节点文献
基于数据库语义学的古汉语句法语义分析研究
Syntactic-Semantic Analysis of Ancient Chinese Based on Database Semantics
【作者】 冯秋香;
【导师】 汪榕培;
【作者基本信息】 大连理工大学 , 计算机应用技术, 2012, 博士
【摘要】 中文自然语言处理多以现代汉语为研究对象,但古汉语作为中国传统文化的重要载体,其自动句法和语义分析研究对于中国传统文化的西传具有重要意义。关于古汉语的自动句法和语义分析研究也会促进现代汉语自动分析的发展和进步。现代汉语的自动句法和语义分析取得了很大进步,但当前通用语法和句法分析器在应用于古汉语句法分析和语义表示时存在一定不足。本文以数据库语义学为理论框架,以其重要组成部分-—结合语法为技术支持,基于时间线性原则和描述性原则,以《左传》及其英译本为语料来分析古汉语的基本句法和语义关系。本文的研究工作主要分为如下几个方面:第一,根据数据库语义学句法分析的具体要求,以《左传》及其英译本为语料来源,建立一部双语词典。词条的存储形式为“命题粒”,“命题粒”是一种非递归特征结构,是一个属性值对的集合。词的语法信息和语义信息分别作为其特征结构中相应属性的值进行详细标注,满足基于数据库语义学和左结合语法句法语义分析需要的同时,从词的层次上降低由一词多义和词类活用引起的歧义发生率。第二,从自然语言处理的角度出发,对《左传》的语法特点、句式结构重新进行梳理,并结合基于左结合语法的自动句法分析的需要,总结归纳基本句法规则,从名词、动词、形容词三大词类的基本用法出发,研究和分析了主谓结构、联合结构、动宾结构等基本结构,以及宾语前置、语义被动、形式被动和成分省略等基本结构的变体形式。第三,在虚词处理方面,提出有条件移植法。在实词吸收虚词的过程中,有条件保留虚词的核心属性值和/或语义属性值。

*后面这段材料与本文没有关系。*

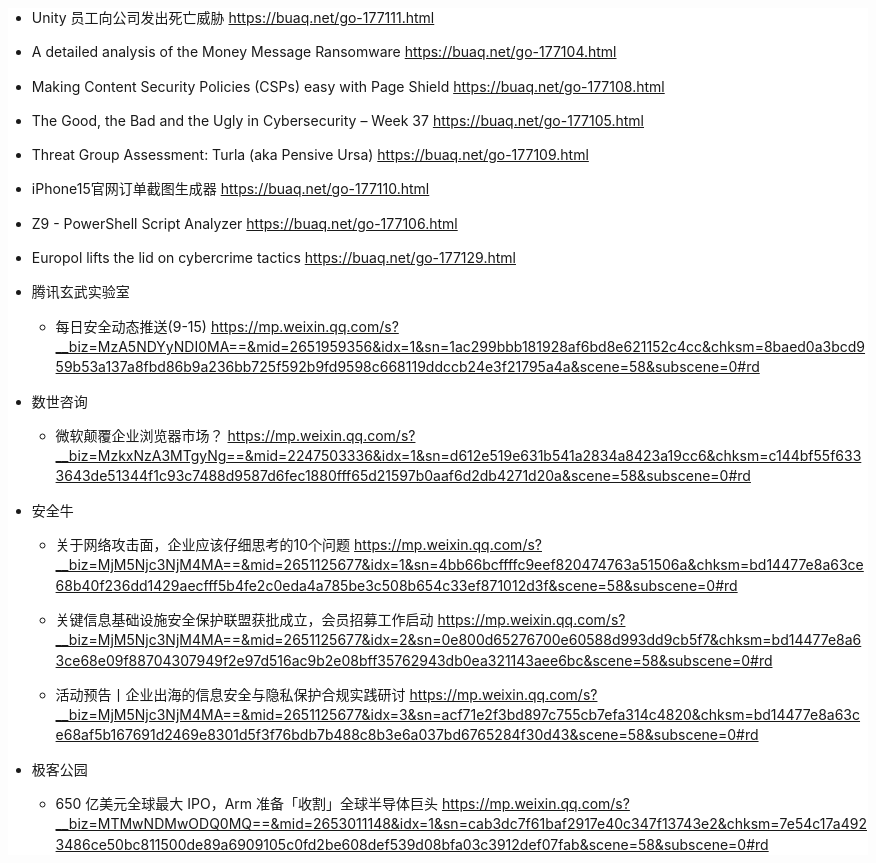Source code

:   - Unity 员工向公司发出死亡威胁
https://buaq.net/go-177111.html

  - A detailed analysis of the Money Message Ransomware
https://buaq.net/go-177104.html

  - Making Content Security Policies (CSPs) easy with Page Shield
https://buaq.net/go-177108.html

  - The Good, the Bad and the Ugly in Cybersecurity – Week 37
https://buaq.net/go-177105.html

  - Threat Group Assessment: Turla (aka Pensive Ursa)
https://buaq.net/go-177109.html

  - iPhone15官网订单截图生成器
https://buaq.net/go-177110.html

  - Z9 - PowerShell Script Analyzer
https://buaq.net/go-177106.html

  - Europol lifts the lid on cybercrime tactics
https://buaq.net/go-177129.html

- 腾讯玄武实验室
  - 每日安全动态推送(9-15)
https://mp.weixin.qq.com/s?__biz=MzA5NDYyNDI0MA==&mid=2651959356&idx=1&sn=1ac299bbb181928af6bd8e621152c4cc&chksm=8baed0a3bcd959b53a137a8fbd86b9a236bb725f592b9fd9598c668119ddccb24e3f21795a4a&scene=58&subscene=0#rd

- 数世咨询
  - 微软颠覆企业浏览器市场？
https://mp.weixin.qq.com/s?__biz=MzkxNzA3MTgyNg==&mid=2247503336&idx=1&sn=d612e519e631b541a2834a8423a19cc6&chksm=c144bf55f6333643de51344f1c93c7488d9587d6fec1880fff65d21597b0aaf6d2db4271d20a&scene=58&subscene=0#rd

- 安全牛
  - 关于网络攻击面，企业应该仔细思考的10个问题
https://mp.weixin.qq.com/s?__biz=MjM5Njc3NjM4MA==&mid=2651125677&idx=1&sn=4bb66bcffffc9eef820474763a51506a&chksm=bd14477e8a63ce68b40f236dd1429aecfff5b4fe2c0eda4a785be3c508b654c33ef871012d3f&scene=58&subscene=0#rd

  - 关键信息基础设施安全保护联盟获批成立，会员招募工作启动
https://mp.weixin.qq.com/s?__biz=MjM5Njc3NjM4MA==&mid=2651125677&idx=2&sn=0e800d65276700e60588d993dd9cb5f7&chksm=bd14477e8a63ce68e09f88704307949f2e97d516ac9b2e08bff35762943db0ea321143aee6bc&scene=58&subscene=0#rd

  - 活动预告丨企业出海的信息安全与隐私保护合规实践研讨
https://mp.weixin.qq.com/s?__biz=MjM5Njc3NjM4MA==&mid=2651125677&idx=3&sn=acf71e2f3bd897c755cb7efa314c4820&chksm=bd14477e8a63ce68af5b167691d2469e8301d5f3f76bdb7b488c8b3e6a037bd6765284f30d43&scene=58&subscene=0#rd

- 极客公园
  - 650 亿美元全球最大 IPO，Arm 准备「收割」全球半导体巨头
https://mp.weixin.qq.com/s?__biz=MTMwNDMwODQ0MQ==&mid=2653011148&idx=1&sn=cab3dc7f61baf2917e40c347f13743e2&chksm=7e54c17a4923486ce50bc811500de89a6909105c0fd2be608def539d08bfa03c3912def07fab&scene=58&subscene=0#rd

这和数据库语义学原来的处理方法不同,能够避免语言生成和机器翻译过程中可能出现的大量回溯。第四,在句法分析过程中透过表层结构挖掘语言内容,分析深层次的语义关系和语用内涵,通过规则操作的方法为词的语义属性添加新值,以表现其施事、受事、历事、修辞、被动等语义角色和语用功能。我们期待基于改进的数据库语义学的自动句法语义分析方法能够在今后应用于其他大规模语料的研究和分析上,比如和《左传》生成年代不同且具有不同语法特征的古汉语文本。另外,基于本文研究基础上的语言生成和机器翻译也是我们后续研究的方向之一。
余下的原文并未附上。